***** 提示文 *****

この本には、オールブラックスの創設時の話は書かれていなかったが、試合前に行われる「ハカ」については説明があった。

「カ・マテ、カ・マテ! カ・オラ、カ・オラ!」と、ニュージーランドのナショナル・ラグビーチームのオールブラックスが試合前に勇壮な踊りを演じることは有名である。これは通称「カ・マテ・ハカ」と呼ばれるハカの一つである。

カマテハカを含んだマオリの歌や踊りの多くは親族集団の祖先や歴史を表現している。この歌は、首都ウェリントン北方のポリルア周辺を用土としているヌガティ・トアの首長、テ・ラウパラハによって作られたと伝えられている。

カ・マテ・ハカは、テ・ラウパラハが敵に追われた際にサツマイモを貯蔵する穴に隠れて生き延びた時の緊張と、その穴を這い出し陽の光を浴びることができた喜びを歌っているそうだ。

歌詞の意味はこんな感じらしい。

死ぬのか!死ぬのか!
生きるのか!生きるのか!
死ぬのか!死ぬのか!
生きる!生きるぞ!

この毛深い人が
太陽の輝きをもたらした

さあ、登ろう、もう一歩。
登ろう、さらにもう一歩。
太陽は輝いている!

オールブラックスが最初にこのカマテハカを演じたのは、1905−06年のイギリスツアーの試合だと言われ、100年以上もこのハカを踊ってきたことになる。

どうせニュージーランドに行くならラグビーでも見たいものだが、あいにく年末年始はあちらは真夏、シーズンオフなのだ。

でも、この本をパラパラとめくるだけでも知らないことだらけ。

まあ、のんびりとニュージーランドの人たちの暮らしぶりを観察してこようと思う。

*****

→ 課題
1 > ハカについての文章のうち、「この本には、オールブラックス」から「生きるのか!生きるのか!」までの部分を一字一句変えずに引用してください。
2 > ハカについての文章によると、オールブラックスが初めてカ・マテ・ハカを演じたのはどの試合だと言われていますか。
次の一覧は、ハカについての文章とは別の資料です。

***** 提供データ *****

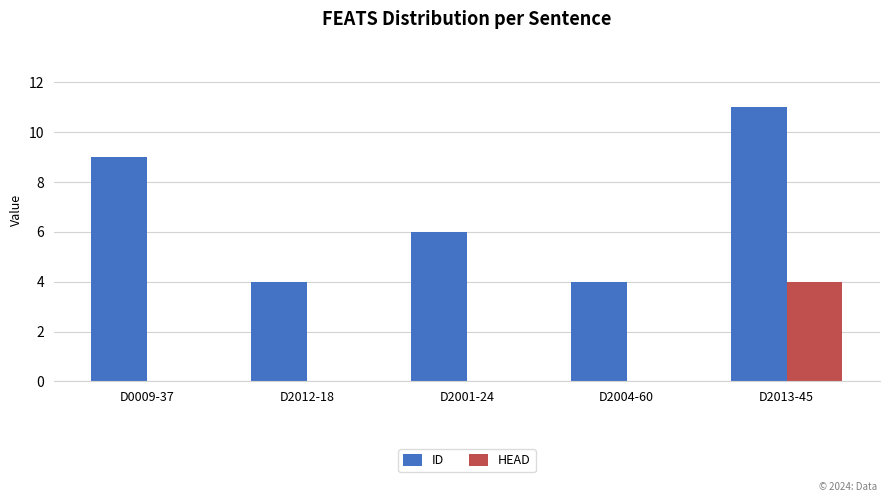

At which label does ID first exceed 6?

D0009-37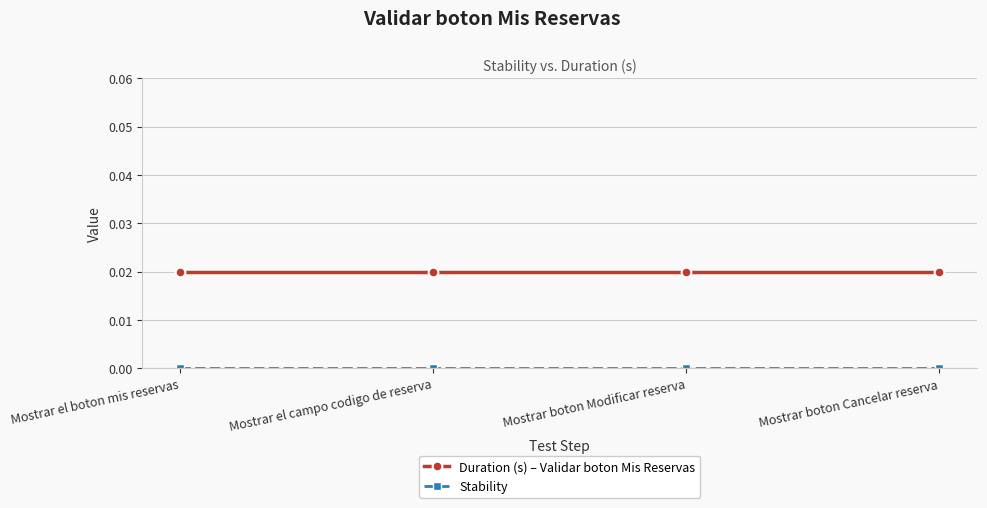

What position from the right is Mostrar boton Modificar reserva?

2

*****

→ 解答
1 >
この本には、オールブラックスの創設時の話は書かれていなかったが、試合前に行われる「ハカ」については説明があった。

「カ・マテ、カ・マテ! カ・オラ、カ・オラ!」と、ニュージーランドのナショナル・ラグビーチームのオールブラックスが試合前に勇壮な踊りを演じることは有名である。これは通称「カ・マテ・ハカ」と呼ばれるハカの一つである。

カマテハカを含んだマオリの歌や踊りの多くは親族集団の祖先や歴史を表現している。この歌は、首都ウェリントン北方のポリルア周辺を用土としているヌガティ・トアの首長、テ・ラウパラハによって作られたと伝えられている。

カ・マテ・ハカは、テ・ラウパラハが敵に追われた際にサツマイモを貯蔵する穴に隠れて生き延びた時の緊張と、その穴を這い出し陽の光を浴びることができた喜びを歌っているそうだ。

歌詞の意味はこんな感じらしい。

死ぬのか!死ぬのか!
生きるのか!生きるのか!

2 > 1905−06年のイギリスツアーの試合です。